Dorong Pemulihan Ekonomi, Komoditas Sawit Dihantui Kampanye Hitam
- ANTARA FOTO/Iggoy el Fitra
VIVA – Anggota DPR dan akademisi meminta Pemerintah bersikap tegas terhadap kampanye hitam yang ditujukan kepada industri sawit. Apalagi industri tersebut telah membuktikan ketangguhannya selama pandemi COVID-19 yang telah berlangsung 1,5 tahun terakhir.
Pengamat Kehutanan IPB Soedarsono Sudomo, menjelaskan, kala pandemi saat ini seharusnya semua pihak termasuk Lembaga Swadaya Masyarakat (LSM) atau NGO, mendorong berbagai komoditas yang berkembang dan bisa jadi pendorong pemulihan ekonomi nasional. Bukan malah melakukan kampanye hitam, khususnya terhadap komoditas kelapa sawit.
Apalagi, tidak menutup kemungkinan ada NGO bermain dua kaki karena kaki kanan dipakai untuk advokasi. Sementara, kaki lainnya dipakai untuk menjadi konsultan bagi perusahaan yang ditekan.
“LSM harus dipaksa untuk transparan dalam penggunaaan dana dan afiliasi mereka di dunia internasional. LSM asing di Indonesia cenderung melanggar aturan hukum di Indonesia. Karena itu, tepat jika pemerintah bersikap tegas dan tanpa kompromi,” ujar Sudarsono dikutip dari keterangannya, Selasa, 10 Agustus 2021.
Pada awal Juli 2021, Kementerian Lingkungan Hidup dan Kehutanan (KLHK) telah menghentikan proyek karbon yang dideklarasikan oleh salah satu LSM internasional di Taman Nasional Sebangau, Kalimantan Tengah dan Taman Nasional Batang Gadis, Sumatera Utara. Hal itu karena dinilai tidak sesuai prosedur dan terindikasi pelanggaran terhadap aturan.
Sudarsono juga mencontohkan di Papua, LSM menuduh perusahaan melakukan deforestasi. Padahal untuk memajukan masyarakat Papua dibutuhkan pembangunan dan menggerakkan perekonomian setempat.
Baca juga: Nasabah Pegadaian Melonjak Selama COVID-19 jadi 3 Juta Orang
“Pemerintah harus dan tegas mengawasi LSM asing yang membuat kampanye di Papua. Saya khawatir ada LSM asing yang menjadi bagian untuk memisahkan Papua dari Indonesia. Ini harus diwaspadai,” ujarnya.
Sementara itu, Anggota Komisi IV DPR Effendi Sianipar menilai, keputusan Komisi Informasi Pusat RI yang meminta transparansi sumber pendanaan Greenpeace sangatlah tepat.

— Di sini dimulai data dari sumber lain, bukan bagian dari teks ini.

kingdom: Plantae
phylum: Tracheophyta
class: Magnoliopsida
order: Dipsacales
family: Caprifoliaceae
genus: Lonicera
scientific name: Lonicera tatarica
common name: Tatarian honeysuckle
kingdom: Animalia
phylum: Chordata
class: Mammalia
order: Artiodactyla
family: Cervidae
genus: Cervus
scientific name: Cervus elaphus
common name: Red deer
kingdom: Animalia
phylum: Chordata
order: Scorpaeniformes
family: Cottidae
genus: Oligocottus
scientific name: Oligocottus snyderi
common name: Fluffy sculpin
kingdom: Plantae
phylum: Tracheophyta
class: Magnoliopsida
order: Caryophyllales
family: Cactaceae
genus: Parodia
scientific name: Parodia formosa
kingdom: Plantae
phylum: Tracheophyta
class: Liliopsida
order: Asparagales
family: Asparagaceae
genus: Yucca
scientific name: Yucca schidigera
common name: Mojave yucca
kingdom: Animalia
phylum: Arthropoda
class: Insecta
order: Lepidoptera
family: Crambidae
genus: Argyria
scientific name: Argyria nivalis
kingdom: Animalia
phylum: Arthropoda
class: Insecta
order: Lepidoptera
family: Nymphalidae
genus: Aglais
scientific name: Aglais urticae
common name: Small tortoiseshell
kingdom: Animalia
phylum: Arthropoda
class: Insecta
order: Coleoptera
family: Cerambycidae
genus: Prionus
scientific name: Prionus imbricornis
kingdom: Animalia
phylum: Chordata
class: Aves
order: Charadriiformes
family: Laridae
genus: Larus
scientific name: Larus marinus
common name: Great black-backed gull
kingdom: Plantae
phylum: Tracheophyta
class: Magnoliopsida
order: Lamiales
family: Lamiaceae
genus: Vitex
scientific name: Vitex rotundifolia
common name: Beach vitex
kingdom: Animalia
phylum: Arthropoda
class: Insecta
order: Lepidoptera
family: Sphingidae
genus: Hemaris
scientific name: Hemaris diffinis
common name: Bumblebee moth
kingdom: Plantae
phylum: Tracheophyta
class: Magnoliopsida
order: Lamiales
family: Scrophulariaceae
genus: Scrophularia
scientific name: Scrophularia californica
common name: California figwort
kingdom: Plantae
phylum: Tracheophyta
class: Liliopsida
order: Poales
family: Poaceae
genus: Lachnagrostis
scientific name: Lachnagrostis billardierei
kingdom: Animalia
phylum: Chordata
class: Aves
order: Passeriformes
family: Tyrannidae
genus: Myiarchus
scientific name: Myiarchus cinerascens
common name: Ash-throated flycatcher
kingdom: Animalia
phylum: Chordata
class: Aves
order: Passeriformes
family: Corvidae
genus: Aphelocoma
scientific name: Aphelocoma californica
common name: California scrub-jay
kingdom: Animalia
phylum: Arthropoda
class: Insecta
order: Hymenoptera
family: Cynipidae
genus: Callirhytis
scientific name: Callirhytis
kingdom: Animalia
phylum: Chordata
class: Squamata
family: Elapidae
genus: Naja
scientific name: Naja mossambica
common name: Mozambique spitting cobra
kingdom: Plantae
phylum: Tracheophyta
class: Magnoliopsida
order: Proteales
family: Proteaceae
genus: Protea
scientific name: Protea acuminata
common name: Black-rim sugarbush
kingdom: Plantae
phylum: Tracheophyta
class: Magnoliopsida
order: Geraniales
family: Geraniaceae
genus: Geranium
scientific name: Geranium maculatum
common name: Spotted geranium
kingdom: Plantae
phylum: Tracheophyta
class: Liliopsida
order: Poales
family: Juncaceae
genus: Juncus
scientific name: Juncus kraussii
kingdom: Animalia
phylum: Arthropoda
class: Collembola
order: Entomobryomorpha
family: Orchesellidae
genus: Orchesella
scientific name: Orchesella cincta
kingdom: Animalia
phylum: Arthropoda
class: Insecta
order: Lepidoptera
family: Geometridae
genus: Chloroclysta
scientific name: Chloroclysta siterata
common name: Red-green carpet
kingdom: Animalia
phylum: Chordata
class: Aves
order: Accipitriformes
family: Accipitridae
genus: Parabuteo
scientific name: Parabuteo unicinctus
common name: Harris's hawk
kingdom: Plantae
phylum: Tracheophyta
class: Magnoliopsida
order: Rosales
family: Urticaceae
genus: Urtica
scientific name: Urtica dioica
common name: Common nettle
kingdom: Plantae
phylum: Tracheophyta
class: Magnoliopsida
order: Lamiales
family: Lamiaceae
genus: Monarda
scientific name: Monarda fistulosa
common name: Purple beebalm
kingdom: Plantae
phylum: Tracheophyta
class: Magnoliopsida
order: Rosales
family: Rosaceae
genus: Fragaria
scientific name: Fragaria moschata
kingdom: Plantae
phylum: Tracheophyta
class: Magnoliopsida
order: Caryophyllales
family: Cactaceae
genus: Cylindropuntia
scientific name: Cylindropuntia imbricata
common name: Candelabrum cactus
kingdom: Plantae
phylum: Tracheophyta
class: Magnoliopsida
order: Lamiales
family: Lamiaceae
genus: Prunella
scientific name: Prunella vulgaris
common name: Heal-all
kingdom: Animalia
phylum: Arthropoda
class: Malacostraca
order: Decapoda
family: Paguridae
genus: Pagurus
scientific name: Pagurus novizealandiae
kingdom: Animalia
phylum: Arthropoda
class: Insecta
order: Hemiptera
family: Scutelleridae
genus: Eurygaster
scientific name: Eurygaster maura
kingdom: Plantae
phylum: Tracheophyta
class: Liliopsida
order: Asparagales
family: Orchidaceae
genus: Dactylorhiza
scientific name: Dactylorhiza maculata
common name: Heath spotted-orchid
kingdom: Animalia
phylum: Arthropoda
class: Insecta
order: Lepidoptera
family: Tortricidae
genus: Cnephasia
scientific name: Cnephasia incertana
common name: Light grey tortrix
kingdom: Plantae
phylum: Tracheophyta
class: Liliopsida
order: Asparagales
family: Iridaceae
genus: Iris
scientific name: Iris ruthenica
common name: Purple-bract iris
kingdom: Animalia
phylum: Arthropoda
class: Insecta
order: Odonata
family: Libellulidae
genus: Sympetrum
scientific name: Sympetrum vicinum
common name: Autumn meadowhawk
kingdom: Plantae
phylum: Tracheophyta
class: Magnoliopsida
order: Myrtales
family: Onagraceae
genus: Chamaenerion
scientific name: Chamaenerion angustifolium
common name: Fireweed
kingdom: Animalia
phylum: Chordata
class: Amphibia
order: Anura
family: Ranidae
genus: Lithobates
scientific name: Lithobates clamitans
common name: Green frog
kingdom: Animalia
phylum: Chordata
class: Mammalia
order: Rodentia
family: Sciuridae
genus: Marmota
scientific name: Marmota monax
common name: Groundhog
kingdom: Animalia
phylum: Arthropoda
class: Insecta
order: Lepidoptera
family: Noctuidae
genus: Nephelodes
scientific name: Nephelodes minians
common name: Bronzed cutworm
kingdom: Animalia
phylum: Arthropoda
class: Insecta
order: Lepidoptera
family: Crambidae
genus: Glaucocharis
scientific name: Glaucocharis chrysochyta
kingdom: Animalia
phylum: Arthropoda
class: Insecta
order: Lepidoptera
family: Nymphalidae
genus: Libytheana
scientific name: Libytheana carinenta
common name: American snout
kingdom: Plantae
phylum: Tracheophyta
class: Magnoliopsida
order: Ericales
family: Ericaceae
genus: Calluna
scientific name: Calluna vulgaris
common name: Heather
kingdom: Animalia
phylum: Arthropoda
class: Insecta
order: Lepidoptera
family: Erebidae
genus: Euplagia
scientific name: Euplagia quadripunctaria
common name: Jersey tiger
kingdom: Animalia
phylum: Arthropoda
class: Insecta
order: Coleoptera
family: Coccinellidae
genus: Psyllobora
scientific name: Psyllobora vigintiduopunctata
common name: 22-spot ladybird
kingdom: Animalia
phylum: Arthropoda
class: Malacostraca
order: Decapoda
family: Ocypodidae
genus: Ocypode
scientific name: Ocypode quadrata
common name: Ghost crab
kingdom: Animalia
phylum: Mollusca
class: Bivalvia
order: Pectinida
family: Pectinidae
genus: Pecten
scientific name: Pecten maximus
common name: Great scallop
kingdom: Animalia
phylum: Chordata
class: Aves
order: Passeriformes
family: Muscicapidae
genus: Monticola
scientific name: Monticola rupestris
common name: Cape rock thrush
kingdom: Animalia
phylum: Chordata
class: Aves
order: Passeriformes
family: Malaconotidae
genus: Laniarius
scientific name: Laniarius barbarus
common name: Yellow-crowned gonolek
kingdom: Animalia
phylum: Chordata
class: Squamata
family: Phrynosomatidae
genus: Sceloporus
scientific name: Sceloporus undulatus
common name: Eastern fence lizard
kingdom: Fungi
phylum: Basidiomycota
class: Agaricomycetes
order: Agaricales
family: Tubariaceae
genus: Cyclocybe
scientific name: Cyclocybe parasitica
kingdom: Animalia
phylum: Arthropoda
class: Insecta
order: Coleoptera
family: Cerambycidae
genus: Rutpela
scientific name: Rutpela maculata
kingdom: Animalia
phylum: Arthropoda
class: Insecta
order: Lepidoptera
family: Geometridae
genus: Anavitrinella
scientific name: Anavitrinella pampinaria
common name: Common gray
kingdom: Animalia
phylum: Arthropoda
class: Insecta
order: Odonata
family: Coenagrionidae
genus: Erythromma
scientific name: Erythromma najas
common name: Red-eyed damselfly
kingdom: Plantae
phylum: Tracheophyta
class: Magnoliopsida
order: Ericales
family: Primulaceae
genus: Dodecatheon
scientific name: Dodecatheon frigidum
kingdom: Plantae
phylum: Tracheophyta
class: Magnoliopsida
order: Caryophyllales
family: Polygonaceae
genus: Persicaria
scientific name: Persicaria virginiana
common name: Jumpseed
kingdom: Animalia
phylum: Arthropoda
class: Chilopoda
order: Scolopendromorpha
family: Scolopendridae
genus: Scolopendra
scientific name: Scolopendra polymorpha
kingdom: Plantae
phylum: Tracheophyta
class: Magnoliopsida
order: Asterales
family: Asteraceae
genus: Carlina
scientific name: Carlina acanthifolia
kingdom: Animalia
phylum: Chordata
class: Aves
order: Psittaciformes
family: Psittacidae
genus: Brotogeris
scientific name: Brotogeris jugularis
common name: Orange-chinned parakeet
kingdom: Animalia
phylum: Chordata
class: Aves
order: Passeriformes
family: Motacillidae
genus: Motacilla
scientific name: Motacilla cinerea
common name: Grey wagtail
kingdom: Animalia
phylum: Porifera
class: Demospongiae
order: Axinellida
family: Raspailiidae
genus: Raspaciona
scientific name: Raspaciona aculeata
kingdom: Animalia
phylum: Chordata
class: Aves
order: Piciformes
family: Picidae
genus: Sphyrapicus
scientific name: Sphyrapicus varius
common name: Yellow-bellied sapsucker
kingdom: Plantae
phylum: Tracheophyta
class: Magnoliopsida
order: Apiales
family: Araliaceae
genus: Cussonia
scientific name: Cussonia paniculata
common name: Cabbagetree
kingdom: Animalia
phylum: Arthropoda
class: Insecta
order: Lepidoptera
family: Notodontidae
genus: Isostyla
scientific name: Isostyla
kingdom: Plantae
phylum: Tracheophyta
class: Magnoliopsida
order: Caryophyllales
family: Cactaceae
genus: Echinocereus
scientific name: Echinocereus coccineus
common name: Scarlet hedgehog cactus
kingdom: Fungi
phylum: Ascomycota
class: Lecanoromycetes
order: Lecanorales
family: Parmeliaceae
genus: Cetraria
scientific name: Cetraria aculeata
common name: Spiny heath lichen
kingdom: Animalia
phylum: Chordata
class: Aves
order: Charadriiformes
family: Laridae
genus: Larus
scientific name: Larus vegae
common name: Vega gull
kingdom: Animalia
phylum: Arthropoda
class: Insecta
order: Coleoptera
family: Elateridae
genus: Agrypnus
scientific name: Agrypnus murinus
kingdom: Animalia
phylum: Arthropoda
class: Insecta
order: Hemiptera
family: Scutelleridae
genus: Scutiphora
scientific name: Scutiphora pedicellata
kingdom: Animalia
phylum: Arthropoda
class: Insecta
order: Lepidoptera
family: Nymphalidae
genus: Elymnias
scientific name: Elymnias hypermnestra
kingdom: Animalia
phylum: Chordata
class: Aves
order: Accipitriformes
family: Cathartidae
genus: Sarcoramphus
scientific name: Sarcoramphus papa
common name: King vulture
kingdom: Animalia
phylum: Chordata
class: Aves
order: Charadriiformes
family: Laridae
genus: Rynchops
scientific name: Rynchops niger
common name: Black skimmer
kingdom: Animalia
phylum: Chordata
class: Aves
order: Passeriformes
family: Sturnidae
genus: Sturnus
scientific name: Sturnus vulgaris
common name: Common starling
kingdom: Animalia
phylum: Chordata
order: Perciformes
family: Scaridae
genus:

Selain itu, keputusan itu pun dapat dijadikan momentum untuk diterapkan kepada NGO lainnya.
“Bagi yang menolak (transparansi), Pemerintah bisa melarang LSM tadi untuk beroperasi di Indonesia. Selama ini, mereka selalu menuntut transparansi dalam kampanyenya. Seharusnya (NGO) berikan contoh dulu,” tambahnya.
Dia menegaskan, masyarakat berhak memperoleh informasi mengenai sumber dan penggunaan dana LSM, apalagi jika dana tadi diperoleh dari pihak asing. Tak menutup kemungkinan, dana dari pihak asing ditujukan untuk mengganggu kepentingan ekonomi nasional. Karena itu, LSM harus terbuka dan transparan.
“Kampanye LSM selalu mengatasnamakan masyarakat dan lingkungan. Pertanyaannya, LSM mewakili masyarakat mana dan bekerja untuk siapa. Kita khawatir LSM bekerja untuk pihak donor. Bukannya untuk kepentingan nasional,” tegas Effendi yang juga politisi PDI-P ini.
Sedangkan, Anggota Badan Legislasi DPR RI Firman Subagyo menegaskan, intervensi LSM tidak boleh dibiarkan karena mengganggu kepentingan ekonomi nasional. Apalagi di tengah pandemi seperti sekarang, komoditas seperti kelapa sawit memberikan kontribusi besar bagi devisa dan perekonomian.
Akan tetapi, NGO kerap kali membuat kampanye hitam terhadap kelapa sawit dengan berbagai isu mulai dari kesehatan, ketenagakerjaan, dan sosial.
“Pemerintah tidak boleh membiarkan kampanye hitam LSM terhadap sawit dan produk kehutanan. Intervensi mereka sudah terlampau jauh dan mencampuri kepentingan Indonesia,” tegas Firman yang juga politisi Partai Golkar ini.